Our understanding of AI has come a very long way in a short amount of time. But one issue we still have yet to crack is the prevalence of bias. And this seems especially troubling since AI does everything from determining if you should go to jail, to whether you get a job, to whether you should receive healthcare, and more. Efforts have been made to make algorithms less biased – like including greater diversity in training data – but issues persist. Recently, Google had to suspend their Gemini AI platform because of the images it was generating. Users reported that when they asked for pictures of Nazi soldiers in 1943, they would get images of multi-ethnic people in Nazi uniforms. Another user requested a picture of a medieval British king and received equally counterfactual content. Clearly our desire to combat social bias conflicts with our desire for accuracy. How should problems like this be addressed?

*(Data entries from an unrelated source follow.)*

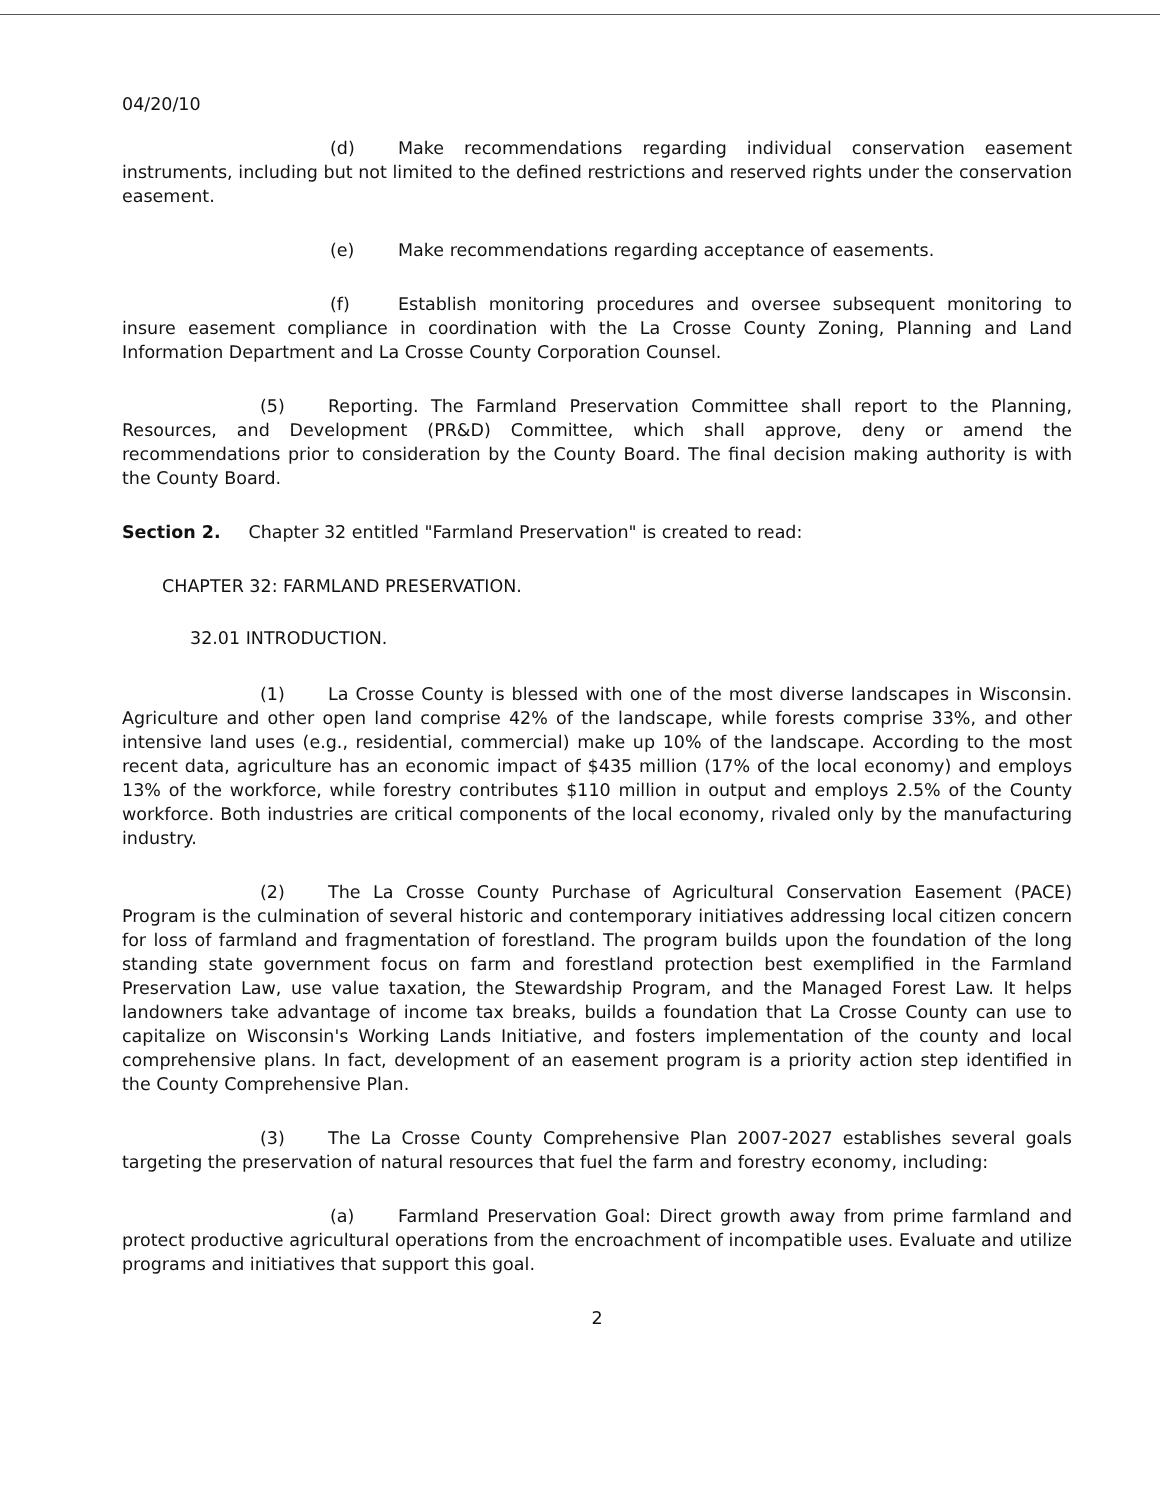04/20/10
(d) Make recommendations regarding individual conservation easement instruments, including but not limited to the defined restrictions and reserved rights under the conservation easement.
(e) Make recommendations regarding acceptance of easements.
(f) Establish monitoring procedures and oversee subsequent monitoring to insure easement compliance in coordination with the La Crosse County Zoning, Planning and Land Information Department and La Crosse County Corporation Counsel.
(5) Reporting. The Farmland Preservation Committee shall report to the Planning, Resources, and Development (PR&D) Committee, which shall approve, deny or amend the recommendations prior to consideration by the County Board. The final decision making authority is with the County Board.
Section 2. Chapter 32 entitled "Farmland Preservation" is created to read:
CHAPTER 32: FARMLAND PRESERVATION.
32.01 INTRODUCTION.
(1) La Crosse County is blessed with one of the most diverse landscapes in Wisconsin. Agriculture and other open land comprise 42% of the landscape, while forests comprise 33%, and other intensive land uses (e.g., residential, commercial) make up 10% of the landscape. According to the most recent data, agriculture has an economic impact of $435 million (17% of the local economy) and employs 13% of the workforce, while forestry contributes $110 million in output and employs 2.5% of the County workforce. Both industries are critical components of the local economy, rivaled only by the manufacturing industry.
(2) The La Crosse County Purchase of Agricultural Conservation Easement (PACE) Program is the culmination of several historic and contemporary initiatives addressing local citizen concern for loss of farmland and fragmentation of forestland. The program builds upon the foundation of the long standing state government focus on farm and forestland protection best exemplified in the Farmland Preservation Law, use value taxation, the Stewardship Program, and the Managed Forest Law. It helps landowners take advantage of income tax breaks, builds a foundation that La Crosse County can use to capitalize on Wisconsin's Working Lands Initiative, and fosters implementation of the county and local comprehensive plans. In fact, development of an easement program is a priority action step identified in the County Comprehensive Plan.
(3) The La Crosse County Comprehensive Plan 2007-2027 establishes several goals targeting the preservation of natural resources that fuel the farm and forestry economy, including:
(a) Farmland Preservation Goal: Direct growth away from prime farmland and protect productive agricultural operations from the encroachment of incompatible uses. Evaluate and utilize programs and initiatives that support this goal.
2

There are good reasons for wanting to prevent AI from producing content that reflects socially harmful bias. We don’t want it to simply reinforce past prejudice. We don’t want only images of men as doctors and lawyers and images of women as secretaries and nurses. If biases like these were systematic across AI, it could perpetuate social stereotypes. Presumably, we might instead desire that if we asked for images of a CEO at work, that a significant portion of the images would be women (regardless of past statistics).
A similar concern occurs when we consider generative AI’s handling of race. In order for algorithms to generate an image, it requires large amounts of training data to pull from. However, if there are biases in the training data, this can lead to biased results as well. If the training data contains mostly images of people with white skin and few images of people with black or brown skin, the algorithm will be less likely to generate images of black or brown skinned people in images and may struggle to reproduce different ethnic facial features. Research on facial recognition algorithms, for example, has demonstrated how difficult it can be to discern different skin tones without a diverse training dataset.
Correcting for these problems requires that developers be mindful of the kinds of assumptions they make when designing an algorithm and curating training data. As Timnit Gebru – who famously left Google over a dispute about ethical AI – has pointed out, “Ethical AI is not an abstract concept but is one that is in dire need of a holistic approach. It starts from who is at the table, who is creating the technology, and who is framing the goals and values of AI.” Without a serious commitment to inclusion, it will be impossible to catch bias before it gets reproduced again and again. It’s a system of garbage in, garbage out.
While biased AI can have real life significant impacts on people – such as the woman who lost her refugee status after a facial recognition algorithm failed to properly identify her, or the use of predictive policing and recidivism algorithms that tend to target Black people – there’s also the risk that in attempting to cleanse real-life biases from AI we distort reality. The curation of training data is a delicate balance. Attempts to purge the presence of bias from AI can go too far. The results may increasingly reflect the world as we ideally imagine it rather than as it actually is.
The Google Gemini controversy demonstrates this clearly: In attempting to create an algorithm featuring diverse people, it generates results that are not always true to life. If we return to the example of women CEOs, the problem is clearer. If someone performs a google image search of CEOs, it might mostly generate images of men and we might object that this is biased. Surely if a young person were to look up images of CEOs, we would want them to find examples other than men. Yet, in reality, women account for about ten percent of CEOs of fortune 500 companies. But, if the impression the public gets is the opposite, that women make up a far more significant number of CEOs than they actually do, they may not realize the real-life bias that exists. By curating an ideal AI version of our world, we cover up problems and become less aware of real-life bias and are less prepared to resolve those problems.
Consider an example like predictive policing where algorithms are often trained using crime data collected through biased policing. While we can attempt to correct the data, we should also be reminded of our responsibility to correct those practices in the first place. The reason an algorithm may not produce an image of a female CEO or that an algorithm predicts crime in poor neighborhoods is not the algorithm’s fault, it simply reflects what it sees. Correcting for bias in data may eventually go a long way towards correcting bias in society, but it can also create problems by distorting our understanding of society. There is moral risk in deciding the degree to which we want AI to reflect our own human ugliness back at us and the degree to which we want it to reflect something better.